Gemäß der mit Russland getroffenen Vereinbarungen stationierte die NATO nach dem Ende des Ost-West-Konflikts keine größeren und dauerhaften Truppenkontingente in den ehemaligen Sowjet- und dann neuen NATO-Staaten (auch keine Nuklearwaffen übrigens). Daher rotierte Deutschland ins Gastland Litauen bislang stets nur rund 1.000 SoldatInnen. Andere NATO-Staaten taten das gleiche für Estland, Lettland, Polen. Die Idee hinter dieser Präsenz: einen „Stolperdraht“ spannen! Greift Russland an, wäre unweigerlich die NATO involviert! In diesem Fall stünde Artikel 5 des NATO-Vertrags im Raum, der besagt, dass ein Angriff auf ein Land ein Angriff auf alle ist. Achtung: Der NATO-Rat berät und beschließt. Artikel 5 ist kein Automatismus! Er wurde bislang nur einmal „aktiviert“ – um den USA nach 9/11 beizustehen.

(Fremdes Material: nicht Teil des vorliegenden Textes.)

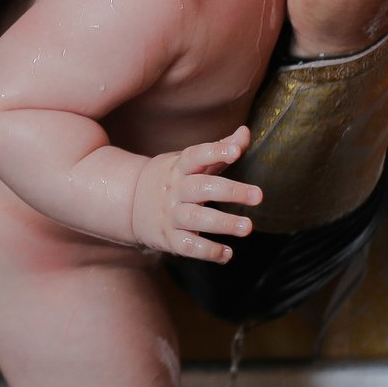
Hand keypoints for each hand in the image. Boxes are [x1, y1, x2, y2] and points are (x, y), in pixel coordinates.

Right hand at [128, 127, 260, 262]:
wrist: (129, 203)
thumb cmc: (173, 179)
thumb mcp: (189, 161)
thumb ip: (219, 148)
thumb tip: (245, 132)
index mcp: (179, 167)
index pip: (195, 155)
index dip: (215, 151)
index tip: (236, 151)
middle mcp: (175, 190)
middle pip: (200, 187)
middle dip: (230, 191)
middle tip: (258, 195)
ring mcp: (170, 215)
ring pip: (195, 218)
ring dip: (223, 223)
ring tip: (247, 227)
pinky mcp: (169, 238)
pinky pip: (188, 246)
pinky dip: (208, 251)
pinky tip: (228, 253)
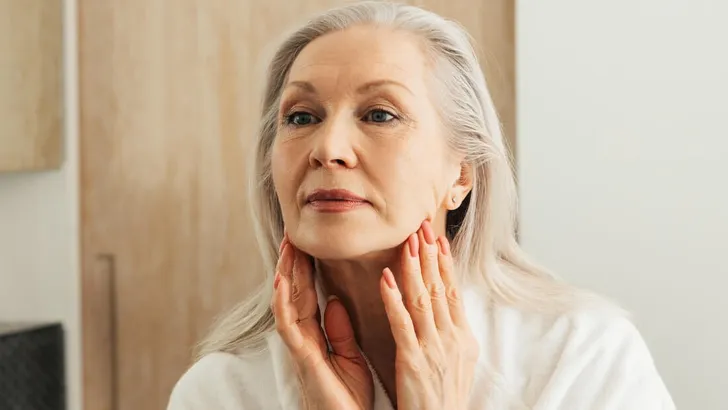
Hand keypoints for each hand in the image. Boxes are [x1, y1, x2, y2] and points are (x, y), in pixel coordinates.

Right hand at [273, 236, 373, 409]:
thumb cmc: (348, 399)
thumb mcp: (350, 357)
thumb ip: (341, 329)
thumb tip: (336, 300)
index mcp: (317, 337)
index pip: (309, 295)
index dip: (307, 269)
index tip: (307, 243)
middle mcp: (303, 339)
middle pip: (295, 293)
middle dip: (293, 264)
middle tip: (293, 233)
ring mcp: (299, 348)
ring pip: (287, 303)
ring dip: (286, 274)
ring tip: (287, 246)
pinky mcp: (302, 359)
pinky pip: (288, 326)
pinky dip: (283, 302)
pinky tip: (281, 282)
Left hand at [379, 220, 479, 409]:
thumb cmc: (445, 396)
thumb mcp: (460, 360)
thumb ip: (453, 331)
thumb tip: (449, 303)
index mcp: (463, 337)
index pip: (453, 290)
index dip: (444, 262)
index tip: (437, 238)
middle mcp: (452, 338)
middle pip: (439, 287)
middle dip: (430, 254)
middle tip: (421, 226)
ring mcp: (434, 348)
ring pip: (422, 299)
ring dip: (414, 268)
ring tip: (407, 242)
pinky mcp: (413, 360)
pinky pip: (402, 323)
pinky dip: (394, 298)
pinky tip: (386, 278)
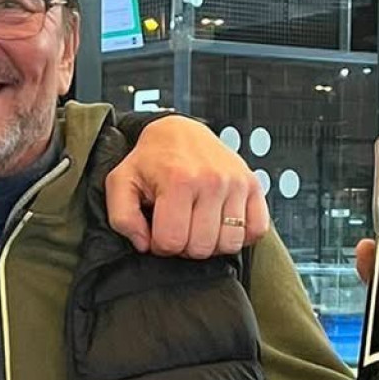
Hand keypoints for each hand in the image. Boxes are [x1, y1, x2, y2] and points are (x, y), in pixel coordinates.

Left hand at [106, 115, 268, 258]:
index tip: (159, 232)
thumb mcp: (121, 182)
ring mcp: (236, 183)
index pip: (171, 242)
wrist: (180, 132)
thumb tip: (144, 244)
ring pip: (230, 243)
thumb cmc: (151, 159)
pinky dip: (240, 235)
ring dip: (212, 244)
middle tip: (179, 228)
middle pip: (201, 247)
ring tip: (198, 226)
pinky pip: (257, 230)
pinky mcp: (253, 185)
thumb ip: (122, 218)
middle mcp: (211, 181)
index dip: (160, 245)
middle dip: (185, 246)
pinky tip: (221, 224)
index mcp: (178, 180)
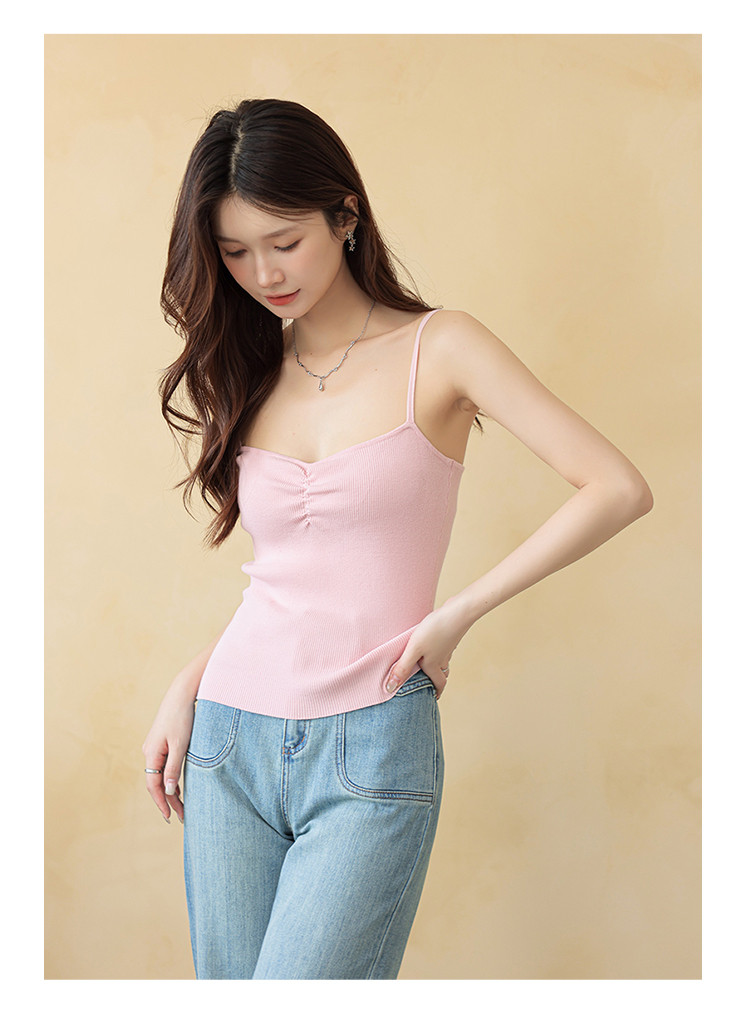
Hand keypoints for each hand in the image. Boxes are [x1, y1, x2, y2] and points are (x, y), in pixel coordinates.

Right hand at [142, 686, 195, 823]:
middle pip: (157, 782)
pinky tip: (180, 787)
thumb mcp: (181, 745)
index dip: (161, 802)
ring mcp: (155, 747)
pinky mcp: (163, 742)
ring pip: (161, 775)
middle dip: (168, 800)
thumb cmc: (182, 717)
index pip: (154, 785)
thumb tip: (169, 790)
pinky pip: (165, 766)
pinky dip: (172, 778)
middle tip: (182, 817)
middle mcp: (150, 752)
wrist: (182, 693)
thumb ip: (174, 768)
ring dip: (171, 791)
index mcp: (151, 753)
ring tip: (183, 807)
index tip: (170, 817)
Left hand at [385, 596, 472, 698]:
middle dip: (436, 680)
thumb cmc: (436, 630)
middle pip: (441, 673)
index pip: (438, 684)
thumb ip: (403, 667)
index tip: (433, 698)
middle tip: (429, 683)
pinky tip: (432, 642)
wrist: (459, 611)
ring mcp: (448, 646)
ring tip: (428, 665)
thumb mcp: (414, 649)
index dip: (436, 692)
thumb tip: (390, 688)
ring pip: (443, 660)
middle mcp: (443, 658)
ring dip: (438, 665)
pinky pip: (443, 647)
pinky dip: (439, 650)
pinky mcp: (449, 635)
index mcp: (434, 665)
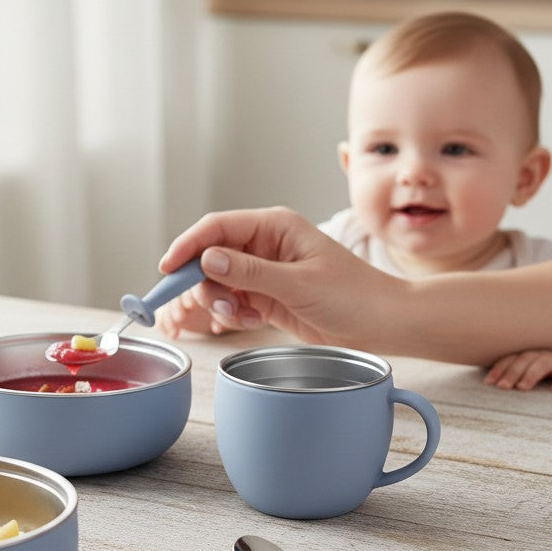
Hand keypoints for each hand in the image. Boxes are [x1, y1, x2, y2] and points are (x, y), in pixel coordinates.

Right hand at [158, 206, 398, 348]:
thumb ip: (249, 272)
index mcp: (275, 226)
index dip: (188, 245)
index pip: (217, 227)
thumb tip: (207, 259)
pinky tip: (254, 319)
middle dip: (205, 281)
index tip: (168, 268)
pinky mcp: (264, 294)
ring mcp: (263, 270)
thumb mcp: (299, 283)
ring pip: (216, 281)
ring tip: (242, 314)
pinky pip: (231, 299)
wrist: (383, 324)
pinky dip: (233, 313)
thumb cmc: (354, 295)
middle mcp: (264, 244)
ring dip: (220, 300)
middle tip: (215, 304)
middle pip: (210, 255)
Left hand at [483, 350, 551, 390]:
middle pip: (523, 360)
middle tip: (502, 386)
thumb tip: (490, 383)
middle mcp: (539, 353)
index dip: (498, 369)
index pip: (509, 359)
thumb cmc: (540, 369)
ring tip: (521, 387)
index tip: (488, 382)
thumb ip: (513, 373)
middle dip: (511, 373)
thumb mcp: (526, 368)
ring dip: (530, 375)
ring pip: (541, 364)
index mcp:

Der alte Plan war also wie folgt: Würde der kleine Stolperdraht – z.B. in einem der baltischen Staaten – ausgelöst und Beistand nach Artikel 5 ausgerufen, dann würden alle NATO-Mitgliedsstaaten (militärisch) zur Hilfe eilen und das überfallene NATO-Land befreien. Die NATO-Präsenz hatte also eine doppelte Funktion: Die baltischen Staaten und Polen schreckten Russland so stärker ab als sie dies alleine geschafft hätten – und für die vier war die Präsenz die Rückversicherung, im Extremfall nicht im Stich gelassen zu werden.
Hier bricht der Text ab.